従業員に対して、できるかぎり高賃金・高待遇で報いようとしている社長は多いだろう。しかしその考え方が、かえってトラブルを招くとしたらどうだろうか。

労使トラブルを数多く手がける向井蘭弁護士は、「高賃金が必ずしもいい結果につながるとはかぎらない」と指摘する。

「弁護士になって労使問題を扱うようになり、驚かされたのが相談者の会社の賃金水準でした。低賃金のブラック企業ほど揉め事が起こりやすいと想像していたのですが、実態は逆。相談にくるのは、従業員に高い賃金を払っている会社ばかりでした」

なぜ薄給でブラックな会社より高賃金の会社のほうが揉めやすいのか。

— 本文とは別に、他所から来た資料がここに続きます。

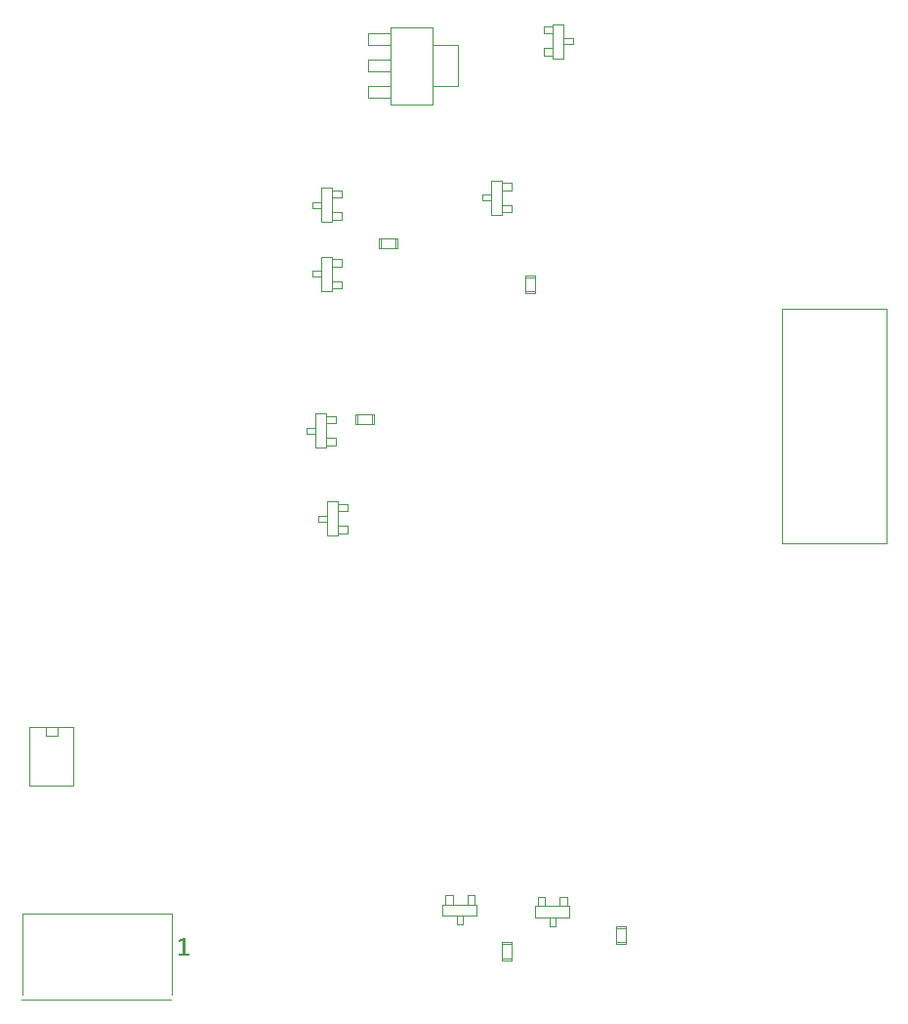
<source format=gm1>
G04*
G04 #@! TF.GenerationSoftware,Altium Limited,Altium Designer,21.0.8 (223)*
G04*
G04 Layer_Color=16711935*
%FSLAX25Y25*%
%MOIN*%
G70*
G04*
G04 #@! TF.SameCoordinates,7AAE0E32-72D2-4A0B-9A69-79E54AD05685*
G04*
G04*
G04 #@! TF.FilePolarity,Positive*
G04*
G01*
G75*
%ADD16C,0.00050*%
%ADD107C,0.00100*%
%ADD108C,0.00051*%
G36*
X113031Y24637D02*
X113091Y24632D01*
X113102D01*
X113135Y24626D01*
X113173Y24615D01*
X113206Y24604D01*
X113211Y24599D01*
X113228Y24593D01*
X113250Y24577D01*
X113266Y24561D01*
X113271Y24555D01*
X113277Y24544D01*
X113282Y24528D01*
Y24506D01*
Y19150D01*
X114402D01*
X114423Y19139D01*
X114451Y19128D01*
X114456Y19122D01*
X114473Y19112D01*
X114489Y19090D01*
X114505Y19062D01*
X114511Y19057D01*
X114516Y19035D01*
X114527Y19002D01*
X114538Y18964D01*
X114543Y18953D01*
X114549Y18926D01*
X114555Y18877D01*
Y18817D01*
Y18811D01*
Y18800D01*
Y18784D01*
Y18767D01*
X114549Y18713D01*
X114538Y18664D01*
Y18653D01*
X114527Y18631D01*
X114516Y18598D01*
X114500Y18565D01*
X114494Y18560D01*
X114483Y18549D01*
X114467Y18533D01*
X114445Y18516D01*
X114440D01*
X114423Y18511D01*
X114402Y18506D01*
X114380Y18500D01*
X111175D01*
X111153Y18506D01*
X111131Y18516D01*
X111126Y18522D01*
X111115Y18527D01*
X111098Y18544D01*
X111076Y18565D01*
X111071Y18571D01*
X111065Y18593D01*
X111049Y18626D01*
X111038Y18664D01*
Y18669D01*
Y18675D01*
X111033Y18708D01*
X111027Y18757D01*
Y18817D01*
Y18822D01*
Y18833D01*
Y18849D01*
Y18866D01*
X111033Y18915D01*
X111038Y18964D01*
Y18970D01*
X111044Y18975D01*
X111049Y18997D01*
X111060Y19030D01*
X111071Y19062D01*
X111076Y19068D01*
X111087Y19090D01*
X111104Y19106D01*
X111126Y19128D01*
X111131Y19133D01*
X111147Y19139D01*
X111169Y19144D01*
X111197Y19150D01*
X112469D01*
Y23791D01*
X111284Y23086D01*
X111278D01*
X111267Y23081D01*
X111235Y23059D01*
X111186Y23043D01*
X111142Y23026D01*
X111109D01*
X111082Y23032D01*
X111055Y23048D01*
X111049Y23054D01*
X111038Y23076D01*
X111022Y23108D01*
X111011Y23152D01*
Y23157D01*
Y23163D01*
X111005Y23179D01*
Y23201D01*
X111000Y23256D01*
Y23327D01*
Y23332D01*
Y23343D01*
Y23376D01*
Y23419D01*
X111005Y23463D01*
Y23469D01*
Y23474D01*
X111011Y23496D01*
X111016Y23529D01*
X111022Y23561D01*
X111027Y23567D01*
X111033Y23583D01*
X111065Y23627D01*
X111071Y23632D01*
X111087Y23643D01*
X111109Y23660D01*
X111136Y23682D01*
X112540Y24582D01*
X112545Y24588D01*
X112556Y24593D01*
X112589Y24604D01*
X112594D01*
X112611Y24610D01*
X112633Y24621D01*
X112660Y24626D01*
X112665D01*
X112687Y24632D01*
X112720Y24637D01*
X112769D01*
X112796Y24643D01*
X112966D01*
X113031Y24637D01*
D02*
G37*
D16*
X212807Y32032D02*
Y35969D01*
X201095D02*
X212807D01*
X201095Y32032D02*
X212807D01*
X201095D02*
Y35969D01*
X208000Y29000D02*
Y32000D01*
X206000Y29000D02*
Y32000D01*
Y29000D02*
X208000D01*
X209500Y36000D02*
Y39000D01*
X212000D01*
Y36000D02*
Y39000D01*
X204500Y36000D02*
Y39000D01*
X202000D02*
X204500D01*
X202000Y36000D02*
Y39000D01*
X197750Y309060D02*
Y335200D01*
X183250D02*
X197750D01*
X183250Y308800D02*
Y335200D01*
Y308800D02*
X197750D01*
Y309560D01*
Y315060D02*
X206250D01*
Y329060D01*
X197750D02*
X206250D01*
X175750D02*
X183250D01*
X175750D02*
Y333060D01*
X183250D01*
X175750Y324060D02*
X183250D01*
X175750Y320060D02*
Y324060D01*
Y320060D02*
X183250D01*
X175750Y315060D02*
X183250D01*
X175750Y311060D02*
Y315060D01*
Y311060D02*
X183250D01*
X221420Y22390D02*
X224590D01*
X221390Y17650D02*
X224590D01*
X221420Y16850D02*
Y23150D01*
Y16850D02*
X224580D01*
X221420Y23150D02*
X224574D01*
X224580Y23144D01*
Y16850D02*
Y23144D01*
X217531Y271193D02*
X221468D01*
Y282906D01*
X217531Y271193D02*
Y282906D01*
X221468D01*
X214500Y276000D02*
X217500D01*
X214500Y278000D02*
X217500D01*
X214500Y276000D02*
Y278000D01*
X221500Y274500D02*
X224500D01*
Y272000D02*
Y274500D01*
X221500Y272000D02*
X224500D01*
X221500Y279500D02*
X224500D01*
Y282000D01*
X221500D02*
X224500D01*
X184890Y259910D02*
Y263080D01*
X180150Y259910D02*
Y263110D01*
X179350Y263080D02*
X185650D01*
X179350Y259920D02*
Y263080D01*
X185650Y259926D02*
Y263080D01*
X185644Y259920D02*
X185650Y259926D01*
X179350Y259920D02*
X185644D01*
X159531Y268693D02*
X163469D01*
Y280405D01*
X159531Y268693D02*
Y280405D01*
X163469D01*
X156500Y273500D02*
X159500D01*
X156500Y275500D02*
X159500D01*
X156500Y273500D02*
Y275500D01*
X163500Y272000D02*
X166500D01*
Y269500D02*
Y272000D01*
X163500Y269500D02*
X166500D01*
X163500Y277000D02*
X166500D01*
Y279500D01*
X163500D02*
X166500D01*
X172110Y199920D02*
Y203090D01*
X176850Y199890D02*
Y203090D01*
X171350Y199920D02*
X177650D01*
Y203080D01*
X171350Y199920D02*
Y203075D01*
X171355Y203080D01*
X177650D01*
X157531Y191693D02*
X161469D01*
Y203405D01*
X157531Y191693D02*
Y203405D01*
X161469D01*
X154500Y196500D02*
X157500D01*
X154500Y198500D02*
X157500D01*
X154500Y196500D02*
Y198500D01*
X161500Y195000D02*
X164500D01*
Y192500D02*
Y195000D01*
X161500Y192500D02*
X164500D01*
X161500Y200000D02*
X164500D01*
Y202500D01*
X161500D02*
X164500D01*
X229410Y245110D02*
X232580D01*
X229410Y249850D02*
X232610D01*
X232580Y244350D02*
Y250650D01*
X229420D02*
X232580D01*
X229426Y244350D02*
X232580D01*
X229420Y244356D02*
X229426Y244350D01*
X229420Y244356D02*
Y250650D01*
X238531Y336307D02*
X242469D01*
X238531Y324594D02*
Y336307D01*
X242469Y324594D02*
Y336307D01*
X238531Y324594D02*
X242469D01*
X242500Y331500D02*
X245500D01*
X242500Y329500D02*
X245500D01*
Y331500D01*
X235500Y333000D02*
X238500D01*
X235500D02*
Y335500D01*
X238500D01*
X235500Y328000D02*
X238500D01*
X235500Y325500D02*
Y328000D01*
Y325500D02*
X238500D01*
X260420Y27890D02*
X263590D01*
X260390Y23150D02*
X263590D01*
X260420Y22350D02*
Y28650D01*
Y22350D02*
X263580D01*
X260420Y28650D02*
X263575D01*
X263580Y28644D01*
Y22350D02*
Y28644D01*
X159531Y245193D02*
X163469D01*
Y256906D01*
X159531Y245193D02*
Y256906D01*
X163469D01*
X156500Y250000D02*
X159500D01*
X156500Y252000D02*
X159500D01*
X156500Y250000D02*
Y252000D01*
X163500Y248500D02*
X166500D01*
Y246000D02*
Y248500D01*
X163500Y246000D02*
X166500D01*
X163500Y253500D02*
X166500D01*
Y256000D01*
X163500D02*
X166500D01*
X161531Y161693D02*
X165469D01*
Y173406D01*
X161531Y161693D02*
Y173406D01*
X165469D01*
X158500Y166500D02*
X161500D01*
X158500Y168500D02*
X161500D01*
X158500Y166500D02*
Y168500D01*
X165500Y165000D02*
X168500D01*
Y162500D02*
Y165000D01*
X165500Y162500D02*
X168500D01*
X165500Y170000D02*
X168500D01*
Y172500D01*
X165500D02*
X168500D01*
X244307Y31532D02*
Y35469D01*
X232594D02*
X244307D01*
X232594Y31532D02*
X244307D01*
X232594D02*
Y35469D01*
X239500Y28500D02*
Y31500D01*
X237500Y28500D02*
Y31500D01*
Y28500D02*
X239500D01*
X241000Y35500D02*
Y38500D01*
X243500D01*
Y35500D02*
Y38500D01*
X236000Y35500D02*
Y38500D01*
X233500D02*
X236000D01*
X233500Y35500D02*
Y38500D01*
D107*
X60000Y96500D02*
X75000D01*
X60000Y76500D02*
Y96500D01*
Y76500D02*
X75000D01*
Y96500D01*
X69495Y93500D02*
Y96500D01*
X65495Y93500D02*
X69495D01*
X65495D02*
Y96500D01*
D108*
X57400Y3500D02*
X108400D01*
X57500Y32900D02*
X108500D01*
X57500Y5000D02*
Y32900D01*
X108500Y5000D02*
Y32900D01*
X317100Y159000D02*
Y239000D01*
X352600Y159000D02*
Y224000D01*
Y239000D01*
X317100D02*
X352600D01*
X317100Y159000D02*
X352600D01*
M02*

</source>
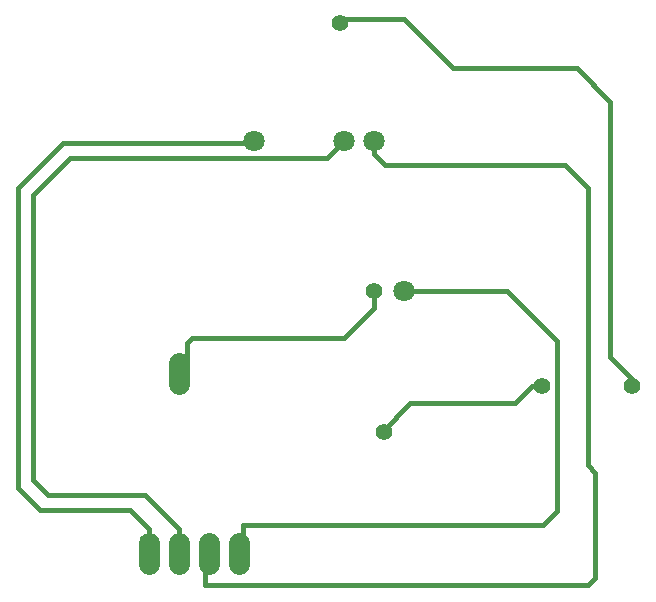
<source format=gtl>
%FSLAX34Y34*%
%MOMM*%
%LNCOPPER_TOP*%
G71*
G01*
%ADD10C, 0.40*%
%ADD11C, 1.40*%
%ADD12C, 1.80*%
%ADD13C, 1.80*%
%LPD*%
G54D10*
X1034600Y613313D02*
X1034600Y619575D01*
X1016000Y638175D01*
X1016000Y854075D01*
X987425Y882650D01*
X882650Y882650D01*
X841375Y923925D01*
X1034600Y613313D02*
G54D11*
D03*
X787400Y920750D02*
G54D11*
D03*
G54D10*
X841375Y923925D02*
X790575Y923925D01*
X787400Y920750D01*
X958400Y613313D02*
G54D11*
D03*
G54D10*
X958400Y613313D02*
X949863Y613313D01*
X935038Y598488D01*
X846138Y598488D01*
X822325Y574675D01*
X823913Y574675D02*
G54D11*
D03*
X815975Y693738D02*
G54D11*
D03*
G54D10*
X815975Y693738D02*
X815975Y679450D01*
X790575Y654050D01*
X661988Y654050D01*
X657225Y649288D01*
X657225Y630238D01*
X650875Y623888D01*
G54D12*
X650875Y632888D02*
X650875Y614888D01*
X790575Y820738D02*
G54D13*
D03*
X815975Y820738D02*
G54D13*
D03*
G54D12*
X625475Y480488D02*
X625475Y462488D01*
G54D10*
X619075Y484188D02*
X619075Y477888D01*
X625475Y471488D01*
X625475Y492125D01*
X609600Y508000D01*
X533400Y508000D01*
X514350Y527050D01*
X514350Y781050D01*
X552450Y819150D01*
X712788Y819150D01*
X714375Y820738D01*
X714375Y820738D02*
G54D13*
D03*
G54D12*
X650875Y480488D02*
X650875Y462488D01*
G54D10*
X650875Y484188D02*
X650875Y471488D01*
X650875Y492125D01*
X622300Y520700D01*
X539750Y520700D01*
X527050Y533400D01*
X527050Y774700D01*
X558800Y806450D01*
X776288Y806450D01*
X790575Y820738D01*
G54D10*
X815975Y820738D02*
X815975Y809625D01*
X825500Y800100D01*
X977900Y800100D01*
X996950Y781050D01*
X996950Y546100D01*
X1003300Y539750D01*
X1003300Y450850D01*
X996950Y444500D01*
X673100Y444500D01*
X673100Y468312D01*
X676275Y471488D01*
G54D12*
X676275Y480488D02*
X676275Y462488D01*
X841375Y693738D02*
G54D13*
D03*
G54D10*
X841375Y693738D02*
X928775Y693738D01*
X971100Y651413D01*
X971100Y507550D01*
X958850Y495300D01*
X704850Y495300D01*
X704850Y476250D01*
G54D12*
X701675Y480488D02*
X701675Y462488D01*
M02*

</source>
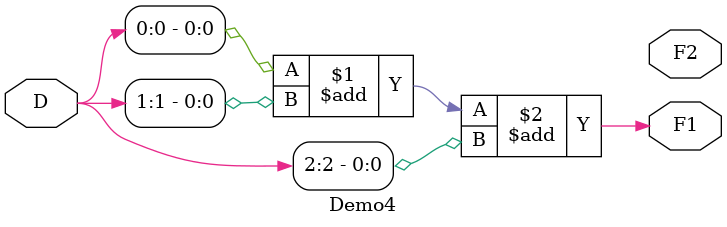
<source format=v>
module test_Demo4;
	reg [2:0] tD;
	wire tF1, tF2;
	
	Demo4 DD(tF1, tF2, tD[0], tD[1], tD[2], tD[3]);
	
	initial begin
			tD = 3'b000;
			repeat(7)#10 tD = tD +1'b1;
		end
		
	initial begin
		$monitor("ABC = %b, F1 = %b, F2 = %b", tD, tF1, tF2);
	end
	
endmodule


module Demo4
(
	output F1, F2,
	input [2:0]D
);
	
	
	
	/*
	case(D)
		3'b000: F1 = 0; F2 = 0;
		3'b001: F1 = 1; F2 = 0;
		3'b010: F1 = 1; F2 = 0;
		3'b011: F1 = 0; F2 = 1;
		3'b100: F1 = 1; F2 = 0;
		3'b101: F1 = 0; F2 = 1;
		3'b110: F1 = 0; F2 = 1;
		3'b111: F1 = 1; F2 = 1;
	endcase
	
	always @(D, F1, F2)
	case(D)
		3'b000: F1 = 0; 
		3'b001: F1 = 1; 
		3'b010: F1 = 1;
		3'b011: F1 = 0; 
		3'b100: F1 = 1; 
		3'b101: F1 = 0; 
		3'b110: F1 = 0; 
		3'b111: F1 = 1; 
	endcase
	
	always @(D, F1, F2)
	case (D)
		3'b000: F2 = 0;
		3'b001: F2 = 0;
		3'b010: F2 = 0;
		3'b011: F2 = 1;
		3'b100: F2 = 0;
		3'b101: F2 = 1;
		3'b110: F2 = 1;
		3'b111: F2 = 1;
	endcase
	
	*/
	assign F1 = D[0] + D[1] + D[2];
	//assign F2 = D[0] + D[1] + D[2];
endmodule

</source>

低賃金の会社はトラブルが起きないのではなく、トラブルが表面化しなかったり、発生しても長引かないのだ。

「低賃金の会社が、業績不振で手当をカットしたとします。従業員は当然不満を感じますが、同じ賃金水準の会社は世にいくらでもあるし、揉めて嫌な思いをするくらいなら、他の会社に転職したほうが早いと諦めて辞めていくケースが多いのです」

一方、高賃金の会社で手当のカットが行われるとどうなるのか。高賃金の場合、同水準の賃金を支払ってくれる会社がざらにあるわけではなく、転職によって年収を維持できる保証はない。高賃金をキープしたければ、転職するより、待遇改善を求めて会社側と交渉したほうがリスクは小さい。だから、待遇悪化時に揉めやすいのだ。